Tasks and exercises.
A. Reproduce the part of the passage on the UK banking system and national debt that runs from "Fortunately, there are" up to and including "going to help.".
B. Continue the commentary on UK banks and national debt, starting right after its last sentence.

Fortunately, there are solutions, but one has to think outside the washed up Keynesian macroeconomic toolbox. The reason the economy is doing so badly is because the banking system is still broken, and the economy will continue to do badly until the banking system is properly fixed. Some of us have been hammering on about this for years.
This is, I would suggest, also a matter of some urgency: the Bank of England’s latest Inflation Report suggests that CDS spreads on UK banks are rising very sharply, and are nearly as high now (200 basis points) as they were at the height of the crisis (almost 240 basis points, as opposed to a mere 10 basis points before the crisis hit). The storm clouds are gathering again for everyone to see, and no expansionist ‘solutions’ are going to help.
Kevid Dowd’s claims that “With the UK debt to GDP ratio racing up towards 100%, there can be no serious question that the UK is approaching a fiscal precipice.”
Actually the figure rose to over 200% just after the Napoleonic wars and after WWII without any big problems. Thus I don’t see any serious “precipice”. (Which is not to say I’m in favour of large national debts: like Toby Baxendale, I actually favour printing money and paying the whole national debt off.).
However the rating agencies and other idiots who make up “the markets” seem to think that the 100% figure is a problem, so we better keep these powerful idiots happy. (Warren Buffet pays no attention to rating agencies)

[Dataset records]
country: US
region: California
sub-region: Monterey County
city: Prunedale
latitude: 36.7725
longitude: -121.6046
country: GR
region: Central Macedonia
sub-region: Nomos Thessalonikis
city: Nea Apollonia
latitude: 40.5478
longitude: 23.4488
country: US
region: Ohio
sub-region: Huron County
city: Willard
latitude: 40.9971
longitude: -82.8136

--

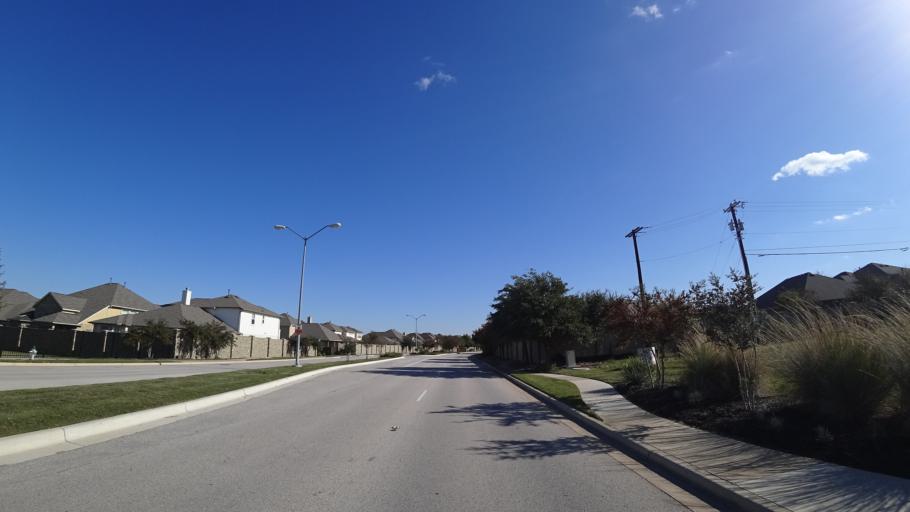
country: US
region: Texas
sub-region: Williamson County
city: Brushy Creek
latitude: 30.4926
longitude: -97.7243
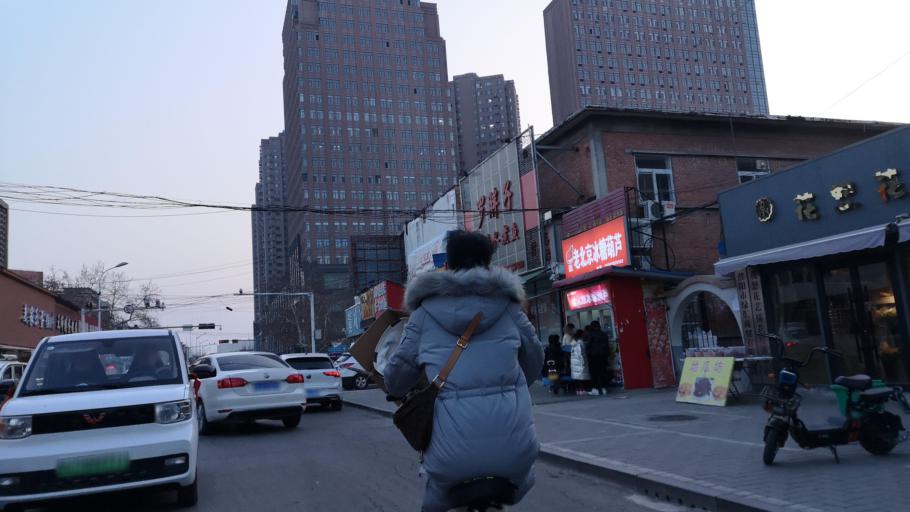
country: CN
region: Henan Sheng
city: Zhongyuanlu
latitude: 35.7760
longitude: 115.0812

Per-task answers.
A.
Fortunately, there are solutions, but one has to think outside the washed up Keynesian macroeconomic toolbox. The reason the economy is doing so badly is because the banking system is still broken, and the economy will continue to do badly until the banking system is properly fixed. Some of us have been hammering on about this for years.
This is, I would suggest, also a matter of some urgency: the Bank of England’s latest Inflation Report suggests that CDS spreads on UK banks are rising very sharply, and are nearly as high now (200 basis points) as they were at the height of the crisis (almost 240 basis points, as opposed to a mere 10 basis points before the crisis hit). The storm clouds are gathering again for everyone to see, and no expansionist ‘solutions’ are going to help.

B.
The latter “idiot” point is nicely illustrated by the next sentence in Dowd’s article where he refers to a bond trader who claimed the UK national debt was “resting on a bed of nitroglycerine”. This trader was Pimco, who have recently decided UK debt is a good buy. Pimco is obviously clueless.
As to Dowd’s claim that a large monetary base increase will be inflationary, this is grossly over-simple. If the base increase comes about because of QE there is little effect because government debt is little different to cash. Many of us predicted QE would have little effect 18 months ago, and we were right.
Moreover, it is a fundamental law of banking that banks are capital constrained, not reserve constrained. And extra base does not improve bank’s capital. Ergo monetary base does not enable banks to go on a lending spree.
On the other hand if the base increase is fed into ordinary household bank accounts rather than into the bank accounts of National Debt holders, there WOULD be a significant stimulatory effect. But I see nothing wrong with a bit of stimulation under present circumstances. Getting the amount of stimulation right is the only problem.
Ralph, just to be clear , I favour a swap of new cash for existing demand deposits.